Saved data entries:
Content starts
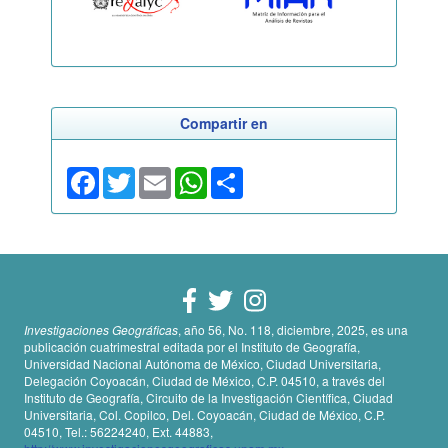
Compartir en
Facebook
Twitter
Email
WhatsApp
Share
Investigaciones Geográficas
, año 56, No. 118, diciembre, 2025, es una
publicación cuatrimestral editada por el Instituto de Geografía,
Universidad Nacional Autónoma de México, Ciudad Universitaria,
Delegación Coyoacán, Ciudad de México, C.P. 04510, a través del
Instituto de Geografía, Circuito de la Investigación Científica, Ciudad
Universitaria, Col. Copilco, Del. Coyoacán, Ciudad de México, C.P.
04510, Tel.: 56224240, Ext. 44883,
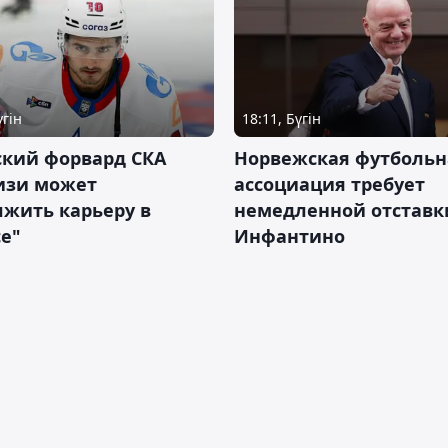
үгін
18:11, Бүгін
ский форвард СКА
Норвежская футбольн
изи может
ассоциация требует
жить карьеру в
немедленной отставк
е"
Инфантино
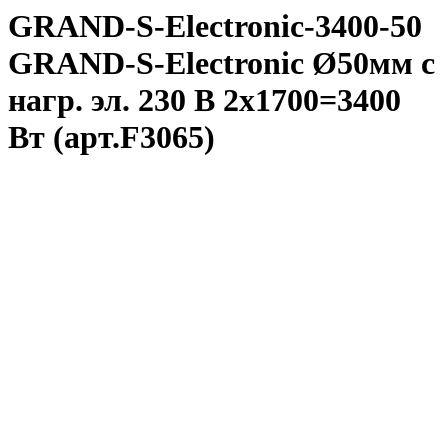
GRAND-S-Electronic-3400-50
GRAND-S-Electronic Ø50мм с
нагр. эл. 230 В 2x1700=3400
Вт (арт.F3065)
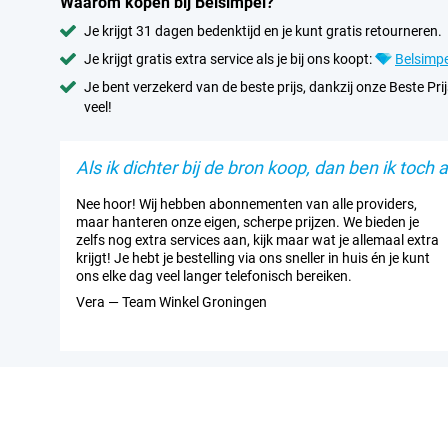
Waarom kopen bij Belsimpel?
Je krijgt 31 dagen bedenktijd en je kunt gratis retourneren.
Je krijgt gratis extra service als je bij ons koopt:
Belsimpe
Je bent verzekerd van de beste prijs, dankzij onze Beste Prij
veel!
Als ik dichter bij de bron koop, dan ben ik toch al
Nee hoor! Wij hebben abonnementen van alle providers,
maar hanteren onze eigen, scherpe prijzen. We bieden je
zelfs nog extra services aan, kijk maar wat je allemaal extra
krijgt! Je hebt je bestelling via ons sneller in huis én je kunt
ons elke dag veel langer telefonisch bereiken.
Vera — Team Winkel Groningen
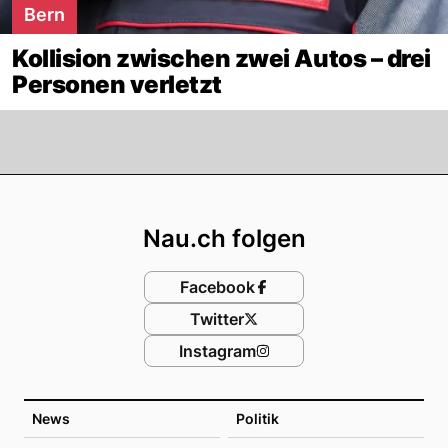
Bern
Kollision zwischen zwei Autos – drei
Personen verletzt
Footer
Nau.ch folgen
Facebook
Twitter
Instagram
News
Politik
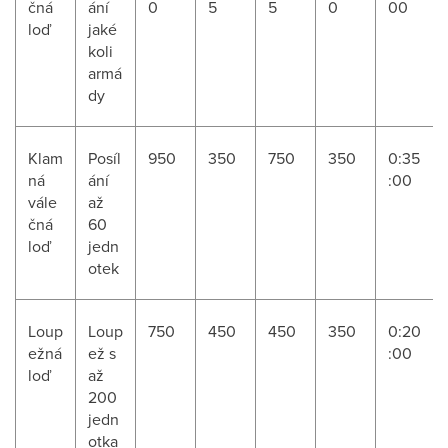
čná
ání
0
5
5
0
00
loď
jaké
koli
armá
dy
Klam
Posíl
950
350
750
350
0:35
ná
ání
:00
vále
až
čná
60
loď
jedn
otek
Loup
Loup
750
450
450
350
0:20
ežná
ež s
:00
loď
až
200
jedn
otka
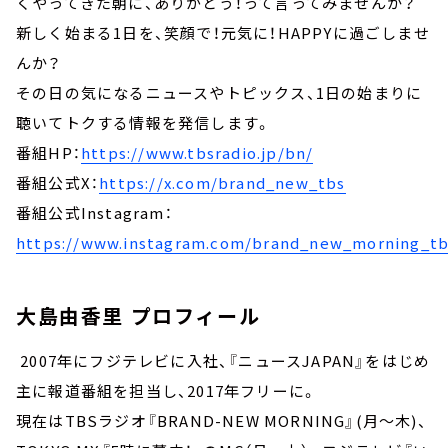
くやってきた朝に、ありがとう！って言ってみませんか？
新しく始まる1日を、笑顔で！元気に！HAPPYに過ごしませ
んか？
その日の気になるニュースやトピックス、1日の始まりに
聴いてトクする情報を発信します。
番組HP：
https://www.tbsradio.jp/bn/
番組公式X：
https://x.com/brand_new_tbs
番組公式Instagram：
https://www.instagram.com/brand_new_morning_t
大島由香里 プロフィール
2007年にフジテレビに入社、『ニュースJAPAN』をはじめ
主に報道番組を担当し、2017年フリーに。
現在はTBSラジオ『BRAND-NEW MORNING』(月～木)、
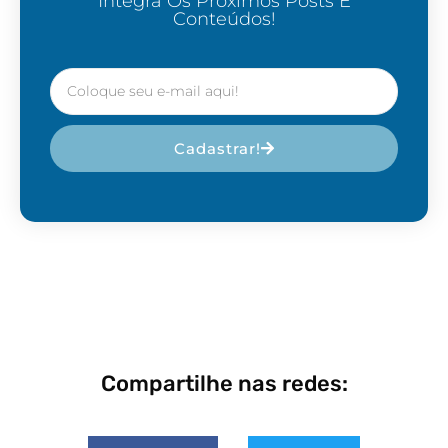
Integra Os Próximos Posts E
Conteúdos!
Cadastrar!
Compartilhe nas redes:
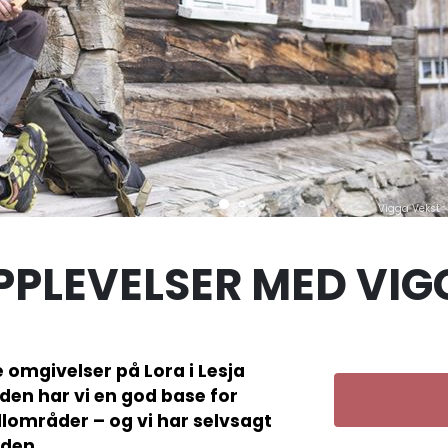
Vigga Vekst
PLEVELSER MED VIG
e omgivelser på Lora i Lesja
en har vi en god base for
ellområder – og vi har selvsagt
rden.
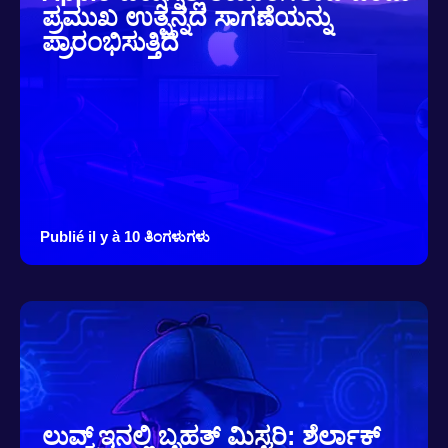
ಪ್ರಮುಖ ಉತ್ಪನ್ನದ ಸಾಗಣೆಯನ್ನು
ಪ್ರಾರಂಭಿಸುತ್ತಿದೆ
Publié il y à 10 ತಿಂಗಳುಗಳು
ಲುವ್ವ್ರ್ಇನಲ್ಲಿ ಬೃಹತ್ ಮಿಸ್ಟರಿ: ಶೆರ್ಲಾಕ್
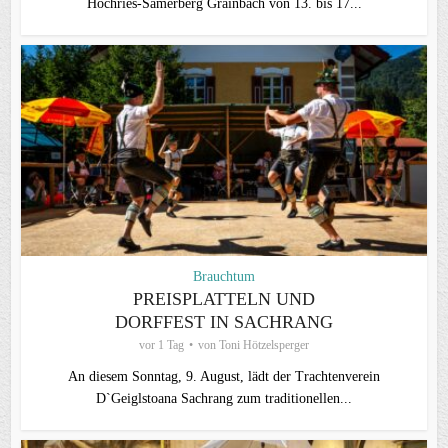
Hochries-Samerberg Grainbach von 13. bis 17...
Brauchtum
PREISPLATTELN UND
DORFFEST IN SACHRANG
vor 1 Tag
von
Toni Hötzelsperger
An diesem Sonntag, 9. August, lädt der Trachtenverein
D`Geiglstoana Sachrang zum traditionellen...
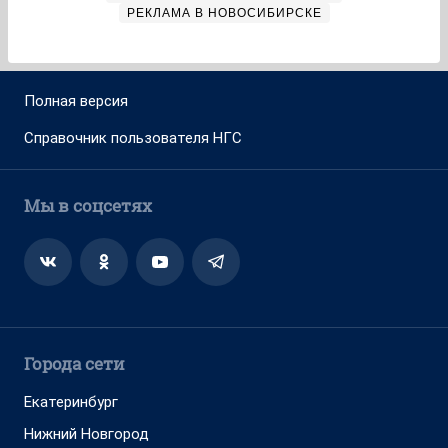
РЕКЛАМА В НОВОСИБИРСКЕ
Полная версия
Справочник пользователя НГС
Мы в соцсетях
Города сети
Екатеринбург
Нижний Новгород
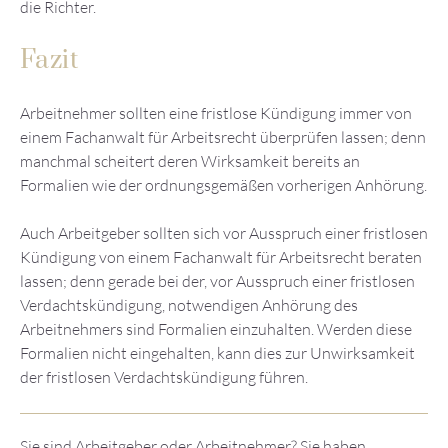
die Richter.
Fazit
Arbeitnehmer sollten eine fristlose Kündigung immer von
einem Fachanwalt für Arbeitsrecht überprüfen lassen; denn
manchmal scheitert deren Wirksamkeit bereits an
Formalien wie der ordnungsgemäßen vorherigen Anhörung.
Auch Arbeitgeber sollten sich vor Ausspruch einer fristlosen
Kündigung von einem Fachanwalt für Arbeitsrecht beraten
lassen; denn gerade bei der, vor Ausspruch einer fristlosen
Verdachtskündigung, notwendigen Anhörung des
Arbeitnehmers sind Formalien einzuhalten. Werden diese
Formalien nicht eingehalten, kann dies zur Unwirksamkeit
der fristlosen Verdachtskündigung führen.
Sie sind Arbeitgeber oder Arbeitnehmer? Sie haben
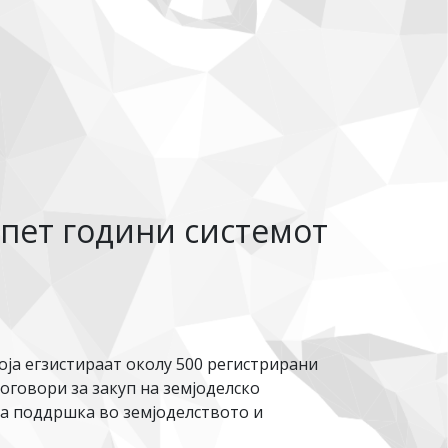
 пет години системот
ја егзистираат околу 500 регистрирани
оговори за закуп на земјоделско
за поддршка во земјоделството и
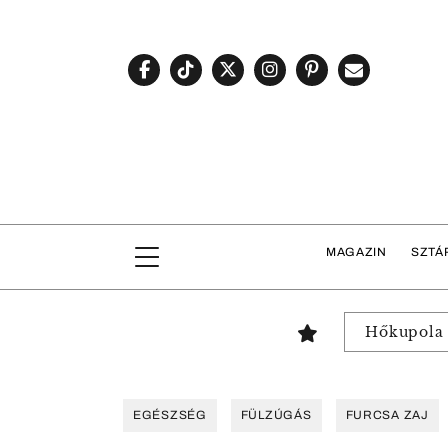
MAGAZIN
SZTÁ
Hőkupola
EGÉSZSÉG
FÜLZÚGÁS
FURCSA ZAJ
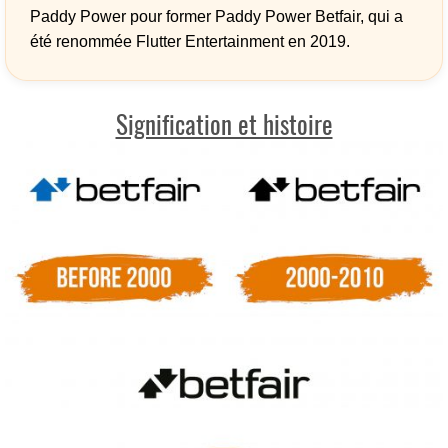
Paddy Power pour former Paddy Power Betfair, qui a
été renommée Flutter Entertainment en 2019.
Signification et histoire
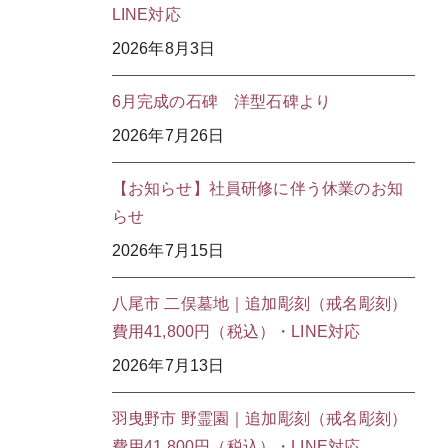
LINE対応
2026年8月3日
6月完成の石碑 洋型石碑より
2026年7月26日
【お知らせ】社員研修に伴う休業のお知
らせ
2026年7月15日
八尾市 二俣墓地｜追加彫刻（戒名彫刻）
費用41,800円（税込）・LINE対応
2026年7月13日
羽曳野市 野霊園｜追加彫刻（戒名彫刻）
費用41,800円（税込）・LINE対応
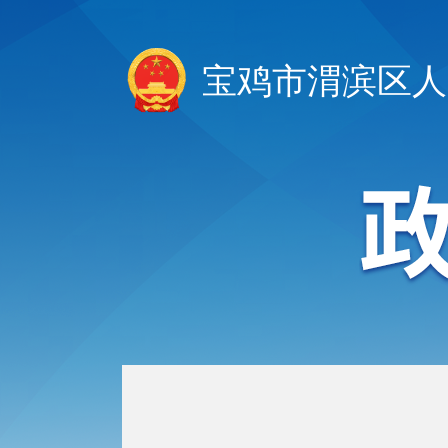
宝鸡市渭滨区人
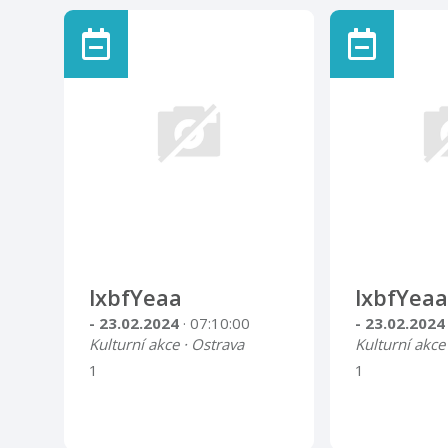
lxbfYeaa
lxbfYeaa
- 23.02.2024
· 07:10:00
- 23.02.202
Kulturní akce · Ostrava
Kulturní akce
1
1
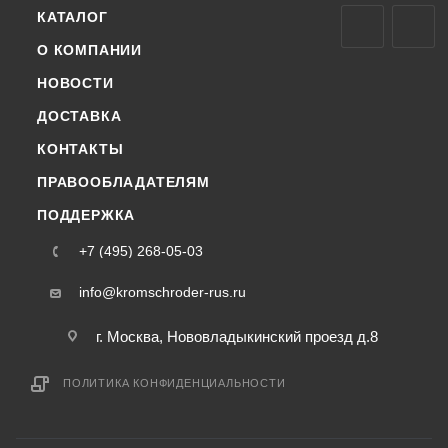
КАТАЛОГ
О КОМПАНИИ
НОВОСТИ
ДОСТАВКА
КОНТАКТЫ
ПРАВООБЛАДАТЕЛЯМ
ПОДДЕРЖКА
+7 (495) 268-05-03
info@kromschroder-rus.ru
г. Москва, Нововладыкинский проезд д.8
ПОЛИТИКА КОНФИДЕНЦИАЛЬНОСТИ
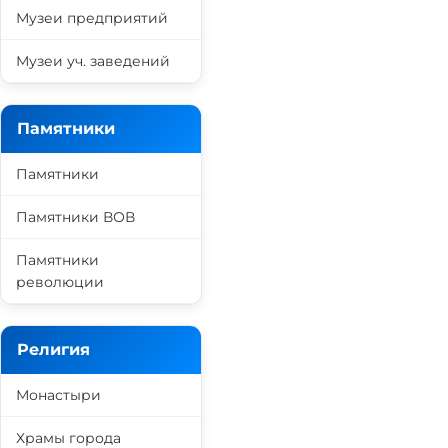
Музеи предприятий
Музеи уч. заведений
Памятники
Памятники
Памятники ВОВ
Памятники
революции
Религия
Монастыри
Храмы города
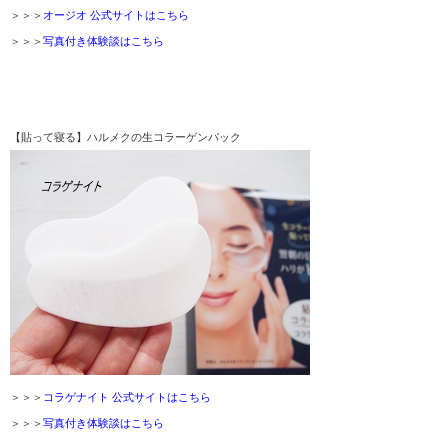
＞＞＞
オージオ 公式サイトはこちら
＞＞＞
写真付き体験談はこちら
【貼って寝る】ハルメクの生コラーゲンパック
＞＞＞
コラゲナイト 公式サイトはこちら
＞＞＞
写真付き体験談はこちら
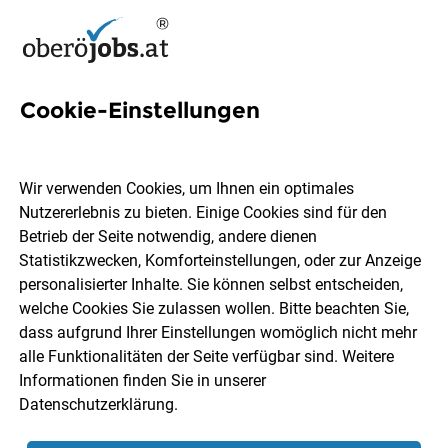
Cookie-Einstellungen
3 Projekttechniker Jobs in
Oberösterreich
Wir verwenden Cookies, um Ihnen ein optimales
Nutzererlebnis zu bieten. Einige Cookies sind für den
Betrieb der Seite notwendig, andere dienen
Statistikzwecken, Komforteinstellungen, oder zur Anzeige
personalisierter Inhalte. Sie können selbst entscheiden,
welche Cookies Sie zulassen wollen. Bitte beachten Sie,
Ort, Region
Berufsfeld
dass aufgrund Ihrer Einstellungen womöglich nicht mehr
alle Funktionalitäten der Seite verfügbar sind. Weitere
Informationen finden Sie in unserer
Jobs finden
Datenschutzerklärung
.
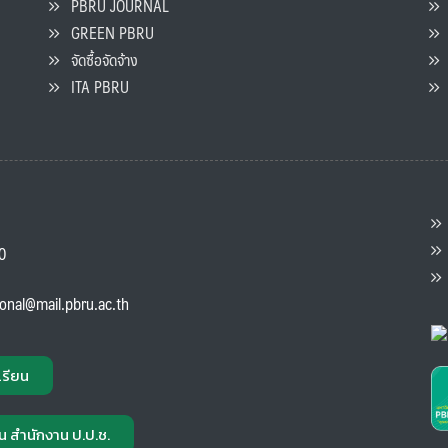
PBRU JOURNAL
GREEN PBRU
ร
จัดซื้อจัดจ้าง
L
ITA PBRU
P
ต
ส
00
แ
ional@mail.pbru.ac.th
เรียน
น สำนักงาน ป.ป.ช.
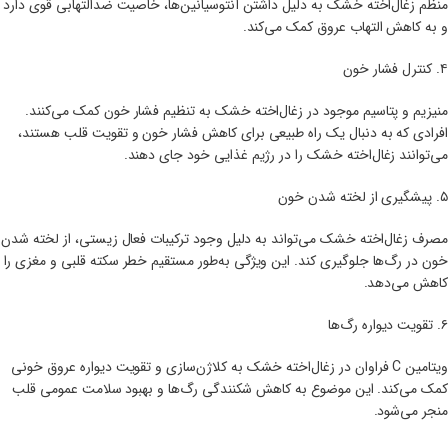
منظم زغال‌اخته خشک به دلیل داشتن آنتوسیانین‌ها، خاصیت ضدالتهابی قوی دارد
و به کاهش التهاب عروق کمک می‌کند.
۴. کنترل فشار خون
منیزیم و پتاسیم موجود در زغال‌اخته خشک به تنظیم فشار خون کمک می‌کنند.
افرادی که به دنبال یک راه طبیعی برای کاهش فشار خون و تقویت قلب هستند،
می‌توانند زغال‌اخته خشک را در رژیم غذایی خود جای دهند.
۵. پیشگیری از لخته شدن خون
مصرف زغال‌اخته خشک می‌تواند به دلیل وجود ترکیبات فعال زیستی، از لخته شدن
خون در رگ‌ها جلوگیری کند. این ویژگی به‌طور مستقیم خطر سکته قلبی و مغزی را
کاهش می‌دهد.
۶. تقویت دیواره رگ‌ها
ویتامین C فراوان در زغال‌اخته خشک به کلاژن‌سازی و تقویت دیواره عروق خونی
کمک می‌کند. این موضوع به کاهش شکنندگی رگ‌ها و بهبود سلامت عمومی قلب
منجر می‌شود.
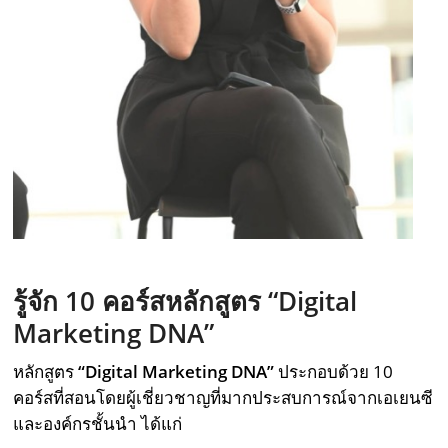
รู้จัก
10
คอร์สหลักสูตร
“Digital
Marketing DNA”
หลักสูตร
“Digital Marketing DNA”
ประกอบด้วย 10
คอร์สที่สอนโดยผู้เชี่ยวชาญที่มากประสบการณ์จากเอเยนซี
และองค์กรชั้นนำ ได้แก่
Content ends
* _Task to complete_
Of the lines above, copy only those from the one holding "été renommée Flutter Entertainment en 2019." to the one holding "Oberösterreich", both included, and exclude every image.

* _Solution to the exercise_
été renommée Flutter Entertainment en 2019.
Signification et histoire
LINE対応
2026年8月3日
6月完成の石碑 洋型石碑より
2026年7月26日
【お知らせ】社員研修に伴う休業のお知
らせ
2026年7月15日
八尾市 二俣墓地｜追加彫刻（戒名彫刻）
費用41,800円（税込）・LINE対応
2026年7月13日
羽曳野市 野霊園｜追加彫刻（戒名彫刻）
費用41,800円（税込）・LINE対応
宝鸡市渭滨区人
lxbfYeaa
lxbfYeaa
- 23.02.2024
· 07:10:00
- 23.02.202
Kulturní akce · Ostrava
Kulturní akce
1
1
КАТАЛОГ
О КОМПАНИИ
НОВОСТИ
ДОСТАВКА
КОНТАКТЫ
ПРАВООБЛАДАТЕЛЯМ
ПОДДЕРЖКА
+7 (495) 268-05-03
info@kromschroder-rus.ru
г. Москва, Нововладыкинский проезд д.8
ПОЛИТИКА КОНФИДЕНЦИАЛЬНОСТИ
Музеи предприятий
Музеи уч. заведений
Памятники
Памятники
Памятники ВОВ
Памятники
революции
Религия
Монастыри
Храмы города
＞＞＞
オージオ 公式サイトはこちら
＞＞＞
写真付き体験談はこちら
【貼って寝る】ハルメクの生コラーゲンパック
＞＞＞
コラゲナイト 公式サイトはこちら
＞＞＞
写真付き体験談はこちら
Cookie-Einstellungen
3 Projekttechniker Jobs in
Oberösterreich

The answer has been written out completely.